Yoo Ah-in is an instantly commanding presence as the introverted Lee Jong-su. He’s a young man entrapped by the economic circumstances as a deliveryman that informs much of his interpersonal experiences and grueling routine, a routine that is soundly broken by the arrival of his childhood acquaintance (if she can even be called that) Hae-mi, played by Jun Jong-seo. After reconnecting and having a one night stand, Lee sees a potential way out of his conflicted and lonely existence. That is until she returns from a trip to Africa with the instantly beguiling Ben (Steven Yeun). Ben has a Cheshire Cat quality to him in the way he smiles and carries himself. It doesn’t take long for Jong-su to see how he’s the perfect shadow to Ben; both are informed by their opposite sides of their class and personality archetypes. Jong-su’s face gives almost everything away as someone with nothing to really hide or have a reason to. Ben likes to squint as he smiles as he tells people he likes “to play” for a living. It’s a telling moment to even see their cars together, with Jong-sus’ beat up pickup parked right next to Ben’s car…a sleek and shiny black Porsche 911. Thwarted masculinity can only keep the camaraderie together for so long.

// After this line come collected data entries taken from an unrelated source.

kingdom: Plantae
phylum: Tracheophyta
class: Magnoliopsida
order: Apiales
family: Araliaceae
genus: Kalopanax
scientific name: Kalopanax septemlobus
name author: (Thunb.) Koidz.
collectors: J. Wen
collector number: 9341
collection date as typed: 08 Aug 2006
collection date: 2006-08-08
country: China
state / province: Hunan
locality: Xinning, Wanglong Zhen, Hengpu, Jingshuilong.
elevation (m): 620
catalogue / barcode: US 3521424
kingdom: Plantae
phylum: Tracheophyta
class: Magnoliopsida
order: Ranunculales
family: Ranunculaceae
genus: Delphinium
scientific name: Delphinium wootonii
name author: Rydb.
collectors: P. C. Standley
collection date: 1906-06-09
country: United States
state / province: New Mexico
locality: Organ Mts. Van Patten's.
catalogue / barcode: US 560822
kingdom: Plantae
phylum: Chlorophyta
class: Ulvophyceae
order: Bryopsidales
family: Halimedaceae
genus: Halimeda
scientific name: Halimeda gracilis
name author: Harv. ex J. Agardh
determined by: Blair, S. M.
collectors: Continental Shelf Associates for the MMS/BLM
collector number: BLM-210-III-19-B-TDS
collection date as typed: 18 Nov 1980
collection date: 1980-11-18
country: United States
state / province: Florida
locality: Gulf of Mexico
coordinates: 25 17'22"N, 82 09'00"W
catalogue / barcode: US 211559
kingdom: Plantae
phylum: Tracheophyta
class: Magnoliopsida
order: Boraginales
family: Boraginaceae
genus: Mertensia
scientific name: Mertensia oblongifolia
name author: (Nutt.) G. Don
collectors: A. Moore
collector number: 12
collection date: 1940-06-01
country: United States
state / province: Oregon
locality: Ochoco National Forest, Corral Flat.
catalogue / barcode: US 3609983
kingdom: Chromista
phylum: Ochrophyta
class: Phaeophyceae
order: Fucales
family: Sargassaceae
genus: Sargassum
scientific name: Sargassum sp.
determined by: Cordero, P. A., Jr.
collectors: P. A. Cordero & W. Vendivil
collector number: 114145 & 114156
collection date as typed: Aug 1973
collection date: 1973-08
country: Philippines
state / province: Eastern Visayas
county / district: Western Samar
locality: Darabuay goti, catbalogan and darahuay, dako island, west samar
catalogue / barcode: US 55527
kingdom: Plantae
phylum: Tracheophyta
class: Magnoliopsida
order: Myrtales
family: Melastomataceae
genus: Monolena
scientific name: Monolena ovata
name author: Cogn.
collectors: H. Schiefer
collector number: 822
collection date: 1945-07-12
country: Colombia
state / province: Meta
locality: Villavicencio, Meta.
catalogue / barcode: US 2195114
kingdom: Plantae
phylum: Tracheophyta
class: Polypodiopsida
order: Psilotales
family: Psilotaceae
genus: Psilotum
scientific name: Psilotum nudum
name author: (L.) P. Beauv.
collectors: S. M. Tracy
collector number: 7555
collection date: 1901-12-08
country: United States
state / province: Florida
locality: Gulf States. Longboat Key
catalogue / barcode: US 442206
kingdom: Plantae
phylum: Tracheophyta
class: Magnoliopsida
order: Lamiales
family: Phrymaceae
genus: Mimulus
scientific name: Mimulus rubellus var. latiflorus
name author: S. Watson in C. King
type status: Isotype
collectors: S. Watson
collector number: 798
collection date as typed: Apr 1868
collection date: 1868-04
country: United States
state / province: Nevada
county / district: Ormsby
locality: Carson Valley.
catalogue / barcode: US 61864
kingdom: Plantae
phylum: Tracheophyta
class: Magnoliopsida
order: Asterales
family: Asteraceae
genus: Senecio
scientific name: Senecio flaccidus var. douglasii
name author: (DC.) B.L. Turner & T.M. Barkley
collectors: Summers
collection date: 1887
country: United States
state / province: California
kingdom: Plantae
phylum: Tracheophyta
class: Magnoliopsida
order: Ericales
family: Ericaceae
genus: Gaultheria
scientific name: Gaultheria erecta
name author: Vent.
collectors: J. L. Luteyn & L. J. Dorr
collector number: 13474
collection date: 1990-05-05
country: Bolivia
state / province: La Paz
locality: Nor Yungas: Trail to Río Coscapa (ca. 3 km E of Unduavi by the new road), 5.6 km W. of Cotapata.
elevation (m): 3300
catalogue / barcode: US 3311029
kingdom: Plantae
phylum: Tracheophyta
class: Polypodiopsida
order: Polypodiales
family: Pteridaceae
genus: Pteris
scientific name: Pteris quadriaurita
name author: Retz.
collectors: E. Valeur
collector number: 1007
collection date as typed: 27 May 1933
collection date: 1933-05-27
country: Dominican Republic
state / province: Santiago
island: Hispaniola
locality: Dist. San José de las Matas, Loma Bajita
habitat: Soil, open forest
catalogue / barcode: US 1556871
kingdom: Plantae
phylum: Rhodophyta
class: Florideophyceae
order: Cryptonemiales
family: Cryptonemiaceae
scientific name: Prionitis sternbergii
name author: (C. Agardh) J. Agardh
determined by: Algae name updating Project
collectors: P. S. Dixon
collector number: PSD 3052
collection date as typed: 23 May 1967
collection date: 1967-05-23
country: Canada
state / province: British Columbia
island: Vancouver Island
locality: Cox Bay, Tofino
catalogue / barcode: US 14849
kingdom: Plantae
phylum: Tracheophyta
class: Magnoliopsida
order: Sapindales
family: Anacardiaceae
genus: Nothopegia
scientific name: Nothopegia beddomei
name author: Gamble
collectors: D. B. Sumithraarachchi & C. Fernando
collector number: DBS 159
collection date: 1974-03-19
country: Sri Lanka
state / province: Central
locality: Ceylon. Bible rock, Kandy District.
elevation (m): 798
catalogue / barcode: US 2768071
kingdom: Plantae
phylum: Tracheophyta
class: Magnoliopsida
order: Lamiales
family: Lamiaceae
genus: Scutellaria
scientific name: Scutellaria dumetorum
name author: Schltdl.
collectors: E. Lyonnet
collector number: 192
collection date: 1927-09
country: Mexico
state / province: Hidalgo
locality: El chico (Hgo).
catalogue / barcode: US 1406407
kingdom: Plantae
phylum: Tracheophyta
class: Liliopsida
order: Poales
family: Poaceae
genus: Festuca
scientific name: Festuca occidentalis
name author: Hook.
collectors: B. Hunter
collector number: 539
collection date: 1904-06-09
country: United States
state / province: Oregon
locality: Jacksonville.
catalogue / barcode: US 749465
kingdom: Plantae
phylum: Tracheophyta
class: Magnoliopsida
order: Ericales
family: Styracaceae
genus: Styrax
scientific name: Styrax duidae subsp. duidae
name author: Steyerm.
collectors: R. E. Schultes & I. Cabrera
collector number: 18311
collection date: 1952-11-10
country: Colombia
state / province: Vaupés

To say more as the film reaches a plot curve at its middle point would be a pretty severe disservice. Burning throws as many loops into its plot as Quentin Tarantino has shot images of feet in his career. It’s a brilliant tightrope that Lee Chang-dong walks across, to perfectly balance twists and turns that serves the story a purpose rather than the story being in service to the subversion. To say nothing of the hauntingly beautiful cinematography by Hong Kyung-pyo, where he shoots in deep shadows and intense colors that evoke only the strongest emotional reactions that it’s director/cinematographer desire from you. A character dancing in the midst of a sunset is shot with the same visceral hunger as anything in Mad Max: Fury Road. You can imagine how the scenes of actual intensity are framed and developed.
But Burning belongs to Steven Yeun. Fresh of “Walking Dead” fame sees the actor in one of the most virulently compelling performances of the year. Making eye contact with him feels like a boxing match, and meeting him at his Gatsby-esque crib as he listens to classical jazz while making gourmet pasta feels like a hostage situation. It’s very hard to talk about his character in a spoiler-free context, yet his influence in the film sinks its teeth farther than just his hobbies. Jong-su’s desire for Hae-mi always feels like its being invaded by Ben’s presence, sometimes even his memory. He’s a tangible ghost of what Jong-su hates yet desires, the affluence, and almost bottomless charisma. At its heart, this is a film about one hell of a power struggle between the two, both introspective and outward in their own lives.
One of the best films of 2018, Burning proves itself to be an instant classic to the neo-noir pantheon and a priceless gem for the Sad Boy Detective subgenre. The menace and fear of unknowing permeate every second, no matter how relaxed a moment may seem, until the pot boils over as all slow burns must. But get ready for a slow burn that feels seriously hot even as you get in the water.